PROBLEM STATEMENT: Give the lines below again exactly, starting with the line that holds "09-07-2019 | -- | Regular |" and going on through the line that holds "17-03-2008 | -- | Regular |".

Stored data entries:

------------------------------------------------------------------------

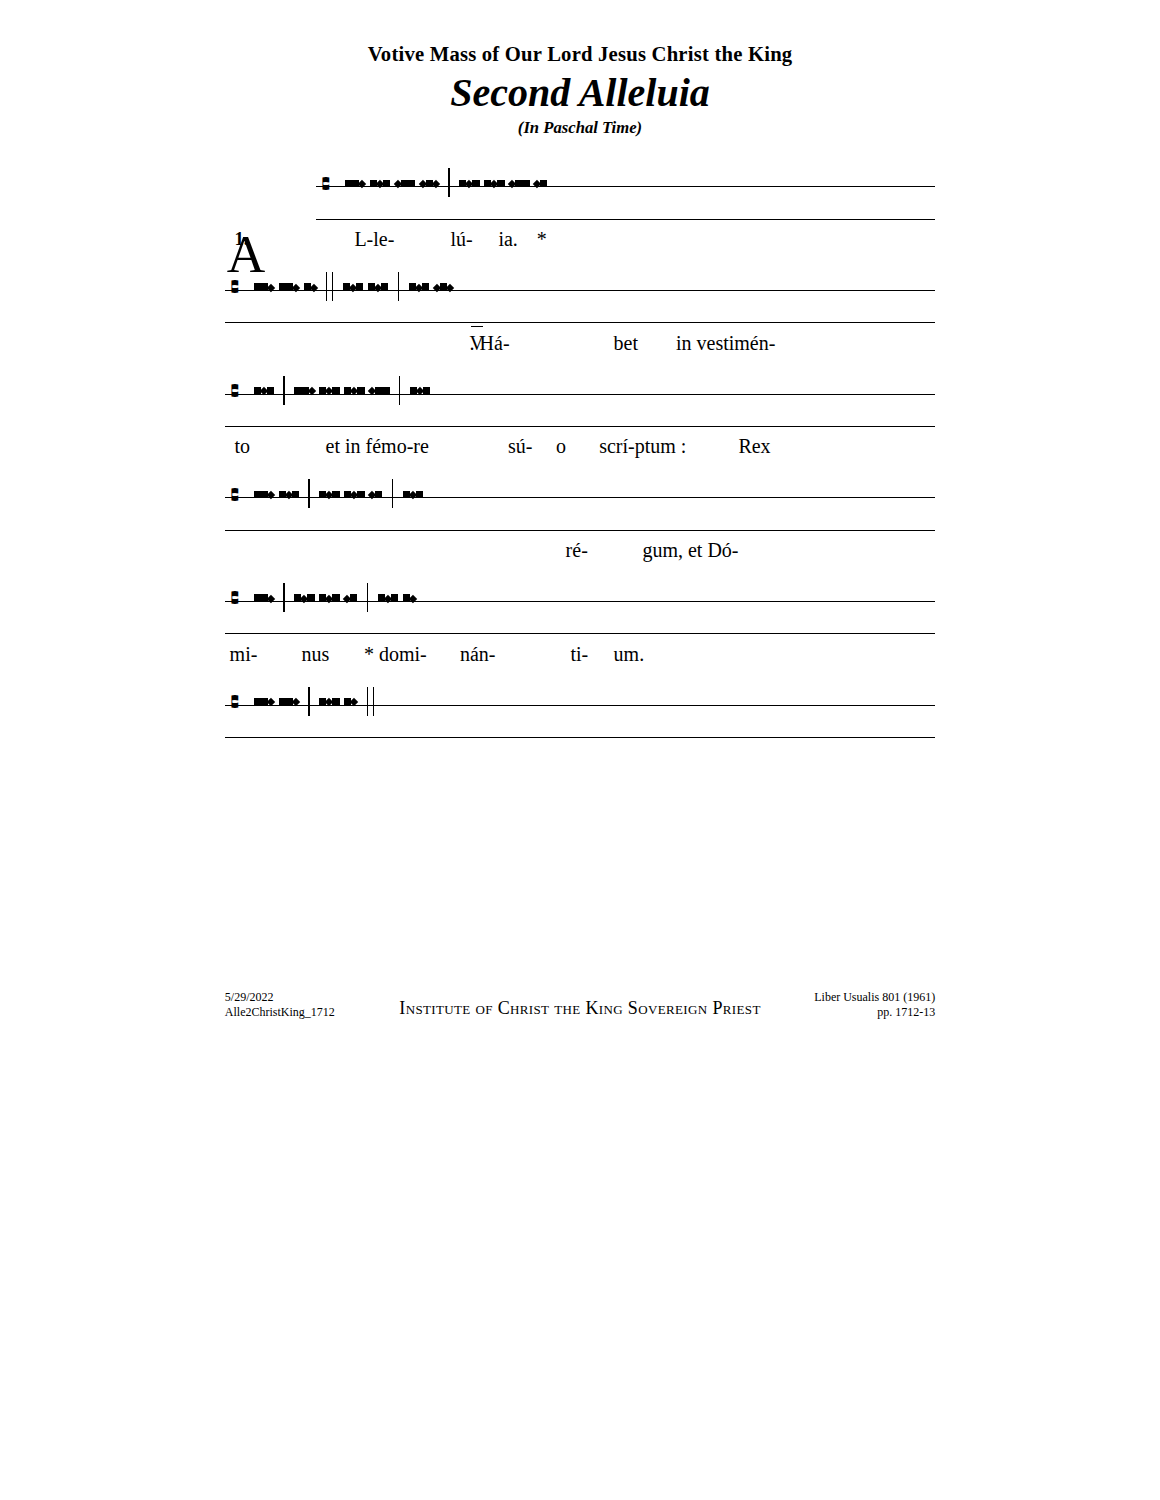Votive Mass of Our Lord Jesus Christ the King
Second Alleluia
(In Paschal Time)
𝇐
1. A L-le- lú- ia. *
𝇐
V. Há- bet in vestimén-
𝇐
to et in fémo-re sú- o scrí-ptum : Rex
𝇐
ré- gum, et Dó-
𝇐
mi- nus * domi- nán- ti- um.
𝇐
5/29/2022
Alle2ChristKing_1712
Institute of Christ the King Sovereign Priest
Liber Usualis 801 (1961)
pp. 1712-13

------------------------------------------------------------------------

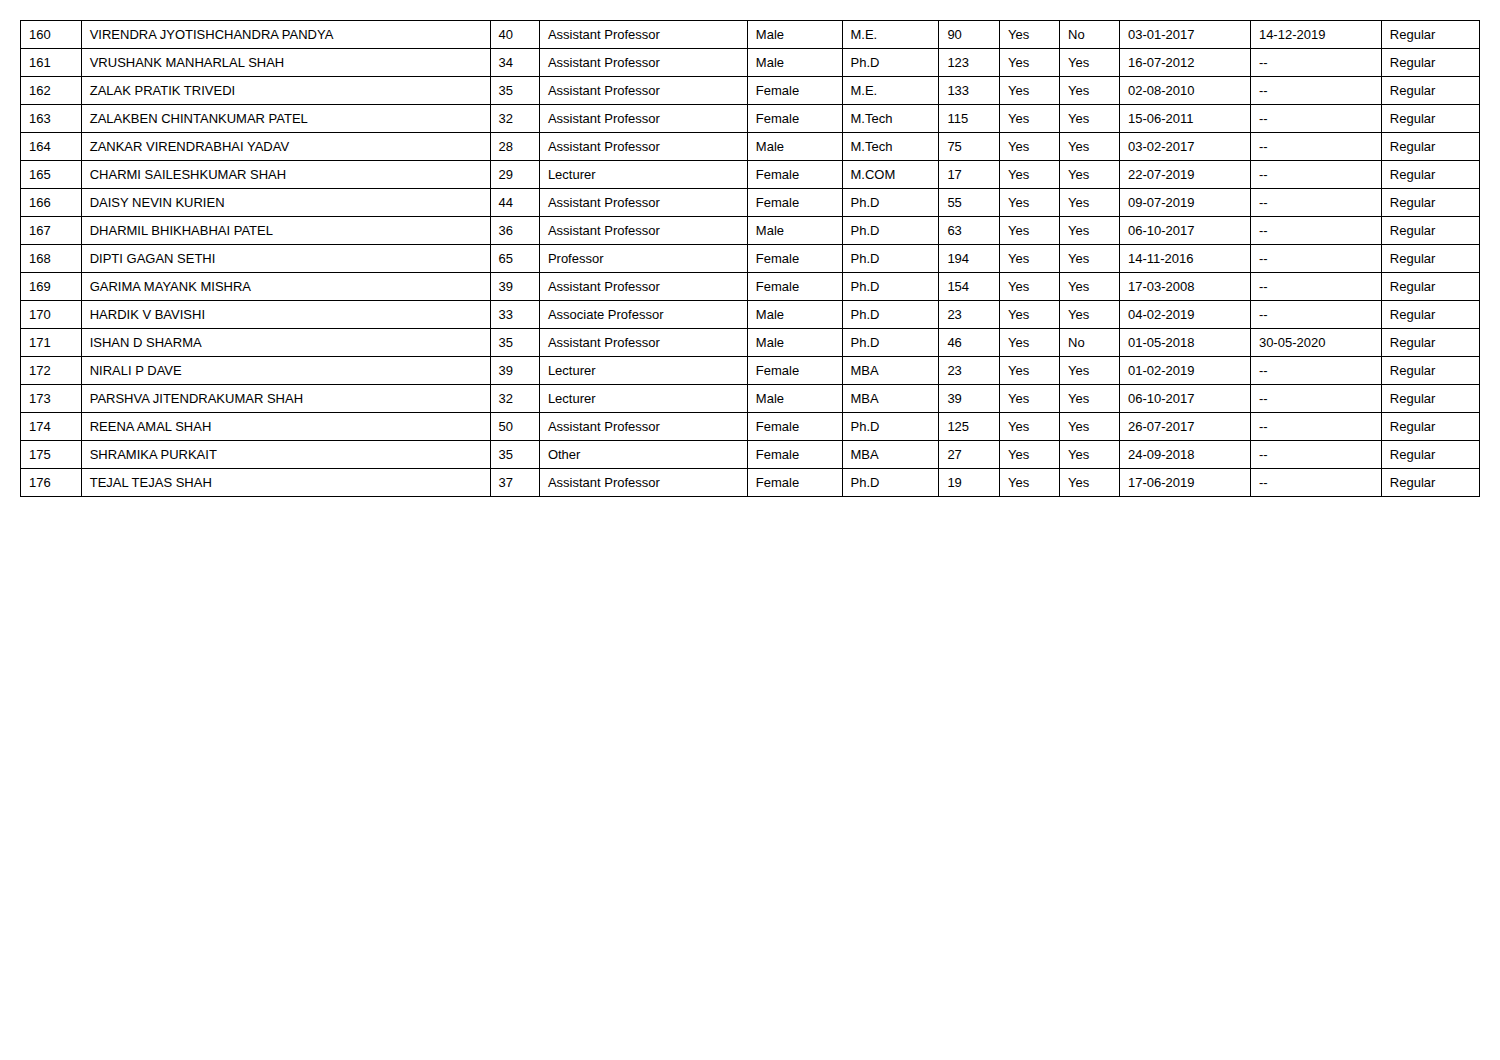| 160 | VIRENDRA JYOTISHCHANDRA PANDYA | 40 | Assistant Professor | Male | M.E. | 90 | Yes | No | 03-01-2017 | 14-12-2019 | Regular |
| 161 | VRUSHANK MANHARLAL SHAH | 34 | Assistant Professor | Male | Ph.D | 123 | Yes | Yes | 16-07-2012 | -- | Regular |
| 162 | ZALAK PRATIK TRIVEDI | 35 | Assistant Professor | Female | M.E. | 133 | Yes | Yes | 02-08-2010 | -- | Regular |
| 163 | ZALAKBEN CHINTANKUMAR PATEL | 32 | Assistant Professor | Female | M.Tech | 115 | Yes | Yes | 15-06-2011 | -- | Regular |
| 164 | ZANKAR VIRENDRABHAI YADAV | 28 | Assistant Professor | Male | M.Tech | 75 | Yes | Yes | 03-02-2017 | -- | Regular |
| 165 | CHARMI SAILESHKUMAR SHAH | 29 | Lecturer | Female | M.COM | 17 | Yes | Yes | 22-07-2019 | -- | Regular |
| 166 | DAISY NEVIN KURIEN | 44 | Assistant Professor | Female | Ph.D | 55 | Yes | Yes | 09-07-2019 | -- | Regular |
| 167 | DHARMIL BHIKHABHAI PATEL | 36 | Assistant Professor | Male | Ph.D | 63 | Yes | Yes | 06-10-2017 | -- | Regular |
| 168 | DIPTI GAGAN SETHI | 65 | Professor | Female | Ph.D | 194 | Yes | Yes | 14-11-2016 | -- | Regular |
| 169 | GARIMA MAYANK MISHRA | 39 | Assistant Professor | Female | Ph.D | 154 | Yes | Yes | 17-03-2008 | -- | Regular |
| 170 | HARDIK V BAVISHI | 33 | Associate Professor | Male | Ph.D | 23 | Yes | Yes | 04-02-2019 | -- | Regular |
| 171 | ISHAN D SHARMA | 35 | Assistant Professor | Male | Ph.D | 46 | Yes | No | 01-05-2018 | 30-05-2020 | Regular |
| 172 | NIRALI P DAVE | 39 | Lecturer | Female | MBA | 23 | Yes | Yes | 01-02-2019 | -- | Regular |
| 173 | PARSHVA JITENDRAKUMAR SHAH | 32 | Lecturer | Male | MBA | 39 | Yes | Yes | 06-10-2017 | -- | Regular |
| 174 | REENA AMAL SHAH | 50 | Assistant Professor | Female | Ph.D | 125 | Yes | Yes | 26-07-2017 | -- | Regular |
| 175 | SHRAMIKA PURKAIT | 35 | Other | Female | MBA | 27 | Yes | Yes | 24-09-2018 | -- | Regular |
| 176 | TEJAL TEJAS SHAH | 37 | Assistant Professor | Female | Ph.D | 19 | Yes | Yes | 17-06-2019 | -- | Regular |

------------------------------------------------------------------------

RESPONSE TO THIS TASK:
| 166 | DAISY NEVIN KURIEN | 44 | Assistant Professor | Female | Ph.D | 55 | Yes | Yes | 09-07-2019 | -- | Regular |
| 167 | DHARMIL BHIKHABHAI PATEL | 36 | Assistant Professor | Male | Ph.D | 63 | Yes | Yes | 06-10-2017 | -- | Regular |
| 168 | DIPTI GAGAN SETHI | 65 | Professor | Female | Ph.D | 194 | Yes | Yes | 14-11-2016 | -- | Regular |
| 169 | GARIMA MAYANK MISHRA | 39 | Assistant Professor | Female | Ph.D | 154 | Yes | Yes | 17-03-2008 | -- | Regular |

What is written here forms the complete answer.